Work task
Report every line of the records that contains the word "scanned".

Data excerpts:
◇ ◇ ◇

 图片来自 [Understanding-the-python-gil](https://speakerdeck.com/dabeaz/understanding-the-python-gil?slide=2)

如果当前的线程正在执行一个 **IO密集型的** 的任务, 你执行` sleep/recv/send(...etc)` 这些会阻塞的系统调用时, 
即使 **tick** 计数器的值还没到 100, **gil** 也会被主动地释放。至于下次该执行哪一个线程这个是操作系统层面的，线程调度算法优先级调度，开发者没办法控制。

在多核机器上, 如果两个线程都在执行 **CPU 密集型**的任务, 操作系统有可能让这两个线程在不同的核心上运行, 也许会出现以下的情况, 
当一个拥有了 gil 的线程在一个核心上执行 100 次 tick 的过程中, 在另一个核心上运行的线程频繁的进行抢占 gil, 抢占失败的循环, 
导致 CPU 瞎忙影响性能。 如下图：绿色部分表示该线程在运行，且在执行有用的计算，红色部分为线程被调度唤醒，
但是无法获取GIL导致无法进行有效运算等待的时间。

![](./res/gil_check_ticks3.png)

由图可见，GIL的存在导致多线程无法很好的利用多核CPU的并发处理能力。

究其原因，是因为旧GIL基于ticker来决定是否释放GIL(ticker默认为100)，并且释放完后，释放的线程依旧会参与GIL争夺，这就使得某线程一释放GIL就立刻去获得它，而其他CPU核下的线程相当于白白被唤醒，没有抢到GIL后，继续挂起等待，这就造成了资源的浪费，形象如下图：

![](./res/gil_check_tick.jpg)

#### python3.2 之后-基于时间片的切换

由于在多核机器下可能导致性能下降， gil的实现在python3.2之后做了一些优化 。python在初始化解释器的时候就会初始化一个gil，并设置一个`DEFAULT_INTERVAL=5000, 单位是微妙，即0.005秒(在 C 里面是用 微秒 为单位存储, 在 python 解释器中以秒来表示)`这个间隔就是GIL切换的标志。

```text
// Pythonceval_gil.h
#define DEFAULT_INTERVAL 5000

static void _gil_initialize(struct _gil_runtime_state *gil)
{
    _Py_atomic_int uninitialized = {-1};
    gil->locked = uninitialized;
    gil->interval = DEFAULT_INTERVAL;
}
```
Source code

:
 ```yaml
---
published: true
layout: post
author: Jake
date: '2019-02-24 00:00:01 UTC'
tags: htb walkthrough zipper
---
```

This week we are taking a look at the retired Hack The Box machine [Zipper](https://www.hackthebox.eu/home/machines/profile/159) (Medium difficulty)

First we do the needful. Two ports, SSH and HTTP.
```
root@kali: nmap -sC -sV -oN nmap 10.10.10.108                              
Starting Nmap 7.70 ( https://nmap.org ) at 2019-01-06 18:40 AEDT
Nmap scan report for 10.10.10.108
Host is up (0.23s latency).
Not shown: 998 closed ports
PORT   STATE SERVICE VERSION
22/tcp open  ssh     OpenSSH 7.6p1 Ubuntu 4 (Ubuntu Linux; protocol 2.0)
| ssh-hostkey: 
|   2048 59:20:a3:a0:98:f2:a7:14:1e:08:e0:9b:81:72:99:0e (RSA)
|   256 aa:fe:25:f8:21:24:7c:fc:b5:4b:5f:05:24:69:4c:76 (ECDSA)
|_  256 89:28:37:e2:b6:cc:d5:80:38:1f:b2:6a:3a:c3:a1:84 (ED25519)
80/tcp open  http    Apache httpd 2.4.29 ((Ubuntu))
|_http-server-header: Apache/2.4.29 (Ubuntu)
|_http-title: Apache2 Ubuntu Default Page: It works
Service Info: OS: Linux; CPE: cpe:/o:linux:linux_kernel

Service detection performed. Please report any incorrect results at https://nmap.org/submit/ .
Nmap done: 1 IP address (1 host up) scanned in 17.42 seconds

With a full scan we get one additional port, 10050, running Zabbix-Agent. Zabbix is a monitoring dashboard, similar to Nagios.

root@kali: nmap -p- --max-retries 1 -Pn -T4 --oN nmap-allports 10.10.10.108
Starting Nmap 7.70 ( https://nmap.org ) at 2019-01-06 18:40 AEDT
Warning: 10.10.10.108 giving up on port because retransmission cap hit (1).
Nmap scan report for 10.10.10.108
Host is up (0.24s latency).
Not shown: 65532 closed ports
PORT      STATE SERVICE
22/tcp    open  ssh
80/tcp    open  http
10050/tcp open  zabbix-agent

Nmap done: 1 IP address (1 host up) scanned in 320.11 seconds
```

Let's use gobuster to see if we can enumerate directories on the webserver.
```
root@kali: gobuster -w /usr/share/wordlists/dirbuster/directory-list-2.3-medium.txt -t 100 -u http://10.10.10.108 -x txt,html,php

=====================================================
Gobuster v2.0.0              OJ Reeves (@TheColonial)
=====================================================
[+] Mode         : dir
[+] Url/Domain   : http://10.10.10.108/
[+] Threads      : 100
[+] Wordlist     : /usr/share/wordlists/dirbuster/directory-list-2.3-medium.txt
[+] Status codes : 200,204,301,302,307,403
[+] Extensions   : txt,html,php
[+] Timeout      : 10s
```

◇ ◇ ◇

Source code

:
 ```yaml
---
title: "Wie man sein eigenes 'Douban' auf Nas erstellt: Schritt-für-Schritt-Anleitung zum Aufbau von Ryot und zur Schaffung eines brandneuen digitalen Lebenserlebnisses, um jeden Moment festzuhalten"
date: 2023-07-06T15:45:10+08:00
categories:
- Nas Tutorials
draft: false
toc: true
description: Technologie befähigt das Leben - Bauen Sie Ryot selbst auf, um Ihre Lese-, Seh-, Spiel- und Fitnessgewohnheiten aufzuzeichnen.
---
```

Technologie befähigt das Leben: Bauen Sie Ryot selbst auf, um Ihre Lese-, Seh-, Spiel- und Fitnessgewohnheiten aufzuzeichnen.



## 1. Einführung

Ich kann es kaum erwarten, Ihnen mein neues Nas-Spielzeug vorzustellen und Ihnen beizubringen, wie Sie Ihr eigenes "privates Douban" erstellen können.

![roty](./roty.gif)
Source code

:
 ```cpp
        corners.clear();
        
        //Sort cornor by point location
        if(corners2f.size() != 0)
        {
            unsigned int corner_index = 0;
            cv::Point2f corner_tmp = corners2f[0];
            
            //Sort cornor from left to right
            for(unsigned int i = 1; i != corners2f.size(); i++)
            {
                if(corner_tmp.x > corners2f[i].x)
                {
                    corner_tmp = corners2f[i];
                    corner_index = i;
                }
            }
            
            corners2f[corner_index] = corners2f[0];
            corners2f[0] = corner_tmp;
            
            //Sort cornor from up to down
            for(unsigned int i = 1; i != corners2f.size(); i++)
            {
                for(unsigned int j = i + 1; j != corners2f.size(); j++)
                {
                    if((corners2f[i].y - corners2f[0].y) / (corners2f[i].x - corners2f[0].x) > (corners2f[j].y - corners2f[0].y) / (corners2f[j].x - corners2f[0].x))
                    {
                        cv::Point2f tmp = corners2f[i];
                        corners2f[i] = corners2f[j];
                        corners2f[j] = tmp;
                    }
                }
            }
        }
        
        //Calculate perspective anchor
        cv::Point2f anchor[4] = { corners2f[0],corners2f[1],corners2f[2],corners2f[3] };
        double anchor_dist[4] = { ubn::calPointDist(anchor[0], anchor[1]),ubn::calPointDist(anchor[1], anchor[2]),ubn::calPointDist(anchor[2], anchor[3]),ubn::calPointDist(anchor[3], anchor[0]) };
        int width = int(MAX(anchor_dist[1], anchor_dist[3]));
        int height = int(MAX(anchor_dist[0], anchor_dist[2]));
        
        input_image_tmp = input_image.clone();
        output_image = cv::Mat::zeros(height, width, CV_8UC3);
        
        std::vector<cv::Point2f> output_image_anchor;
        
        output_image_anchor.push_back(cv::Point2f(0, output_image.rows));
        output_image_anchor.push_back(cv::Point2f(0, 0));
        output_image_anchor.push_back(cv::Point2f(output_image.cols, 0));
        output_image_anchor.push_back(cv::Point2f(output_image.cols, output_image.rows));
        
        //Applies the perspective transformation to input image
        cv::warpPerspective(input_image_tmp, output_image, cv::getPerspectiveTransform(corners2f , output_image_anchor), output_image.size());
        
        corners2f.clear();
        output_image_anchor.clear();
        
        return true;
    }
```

◇ ◇ ◇

Finished exercise
Nmap done: 1 IP address (1 host up) scanned in 17.42 seconds
Nmap done: 1 IP address (1 host up) scanned in 320.11 seconds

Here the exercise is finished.